La ley de Herodes: o te chingas o te jodes» reza un vulgar y conocido dicho mexicano. Jorge Ibargüengoitia, agudo observador de las actitudes y los hábitos sociales de su entorno, adopta el espíritu entre humorístico y frustrado de este refrán para elaborar una serie de ingeniosas historias en las que el narrador protagonista se convierte en víctima de las circunstancias y de la arrogancia, la mezquindad, la falta de respeto o las mentiras de sus compatriotas. Estas pequeñas crónicas cotidianas de inspiración autobiográfica están profundamente marcadas por la mirada irónica de su autor, que siempre busca la complicidad del lector para confesarle sencillas experiencias íntimas y anécdotas ridículas como modo de alcanzar una pequeña catarsis liberadora. Los cuentos de La ley de Herodes, escritos con un estilo muy elaborado y un regocijante sentido del humor negro, se convierten así en preciadas muestras del enorme talento de Ibargüengoitia para captar el trasfondo de los comportamientos humanos y sociales.

«Un escritor excepcional». JAVIER MARÍAS

EL EPISODIO CINEMATOGRÁFICO  
El episodio cinematográfico sucedió hace cuatro años. Yo estaba embargado y mi aventura con Angela Darley había entrado en una etapa negra. Una noche me salí de su casa olvidando, o mejor dicho, fingiendo olvidar, la cabeza etrusca que ella me había regalado después de tantos ruegos de mi parte.

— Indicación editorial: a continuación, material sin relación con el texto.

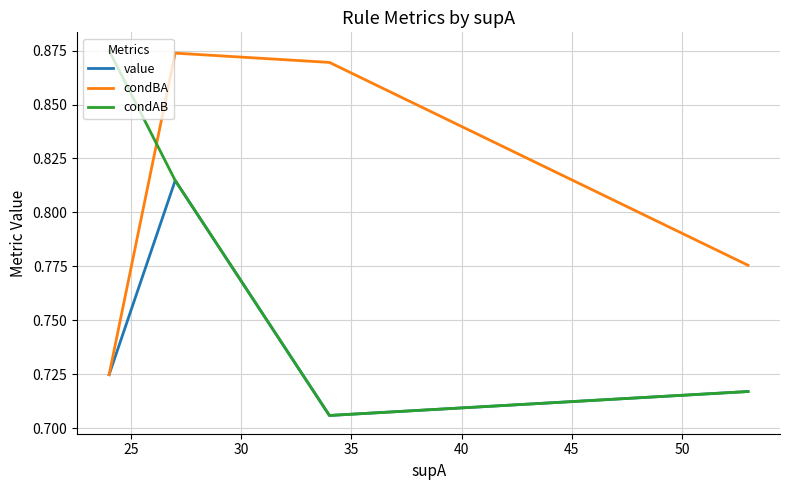

True or false: condAB and condBA intersect in this chart.

True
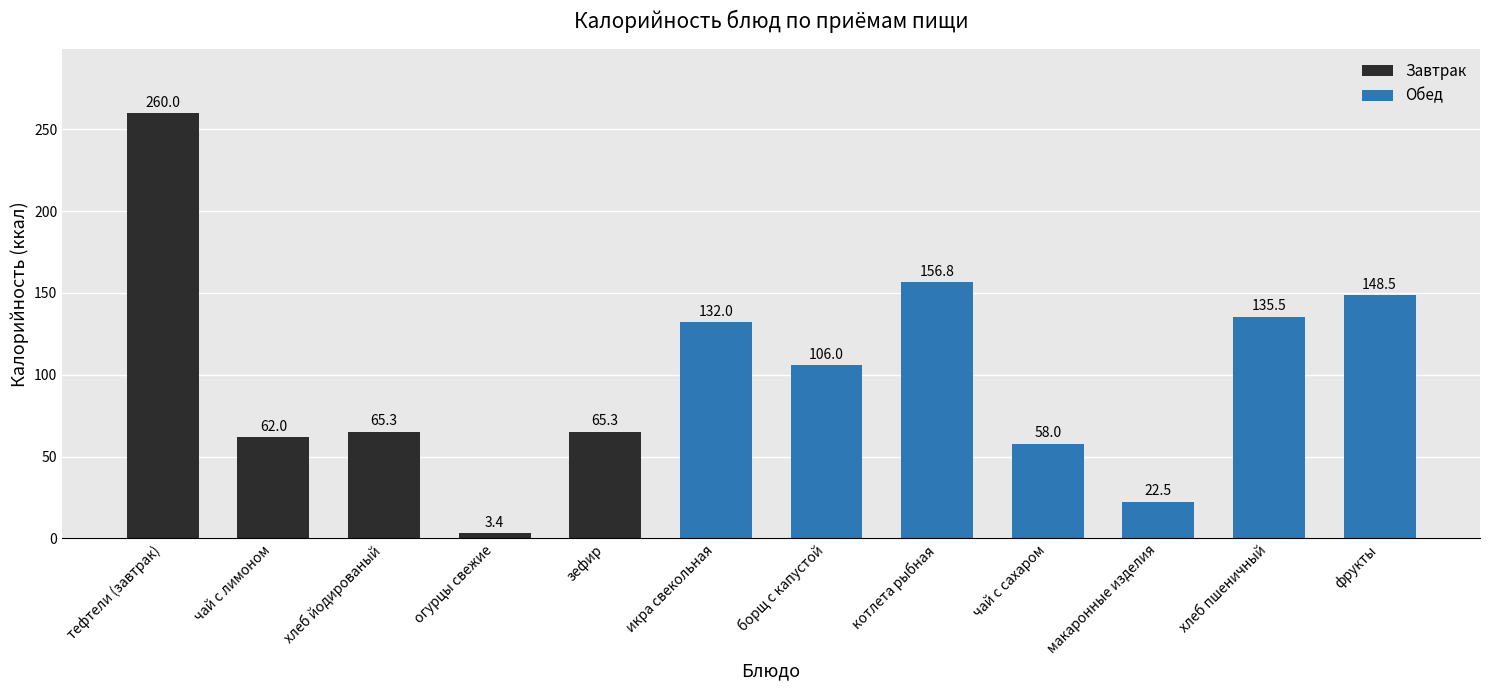

True or false: the data shows 156.8 at котлета рыбная.

True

Yo estaba furioso porque ella había insistido en leer las líneas de la mano del joven Arroyo y le había dicho lo mismo que me había dicho a mí tres años antes:

     -Resulta usted muy atractivo para cierta clase de personas.

      Esa noche la soñé, con bigotes y oliendo a azufre. Le perdí el respeto.

     Al día siguiente, hice una fiesta e invité al joven Arroyo, que me relató sus aventuras con Angela Darley. Afortunadamente no habían llegado a mayores. Al verme irremplazado, me puse tan contento que bebí más de la cuenta y acabé a las seis de la mañana, bailando en el Club Nereidas. Ésta fue la obertura del episodio cinematográfico. 

Desperté a las seis de la tarde, en estado deplorable, con la noticia de que Feliza Gross y Melisa Trirreme querían hablar conmigo y estaban esperándome en la sala. Bajé a saludar envuelto en un impermeable, porque desde los trece años no he tenido nada que pueda llamarse bata. En la sala, tomé asiento y me cubrí la boca con la mano, discretamente, para que la fetidez de mi aliento no molestara a las visitantes. 

     Melisa, que era poetisa y argumentista, quería hacerme una proposición, que me pareció sensacional. Para empezar, me explicó las condiciones en que estaba la Industria Cinematográfica.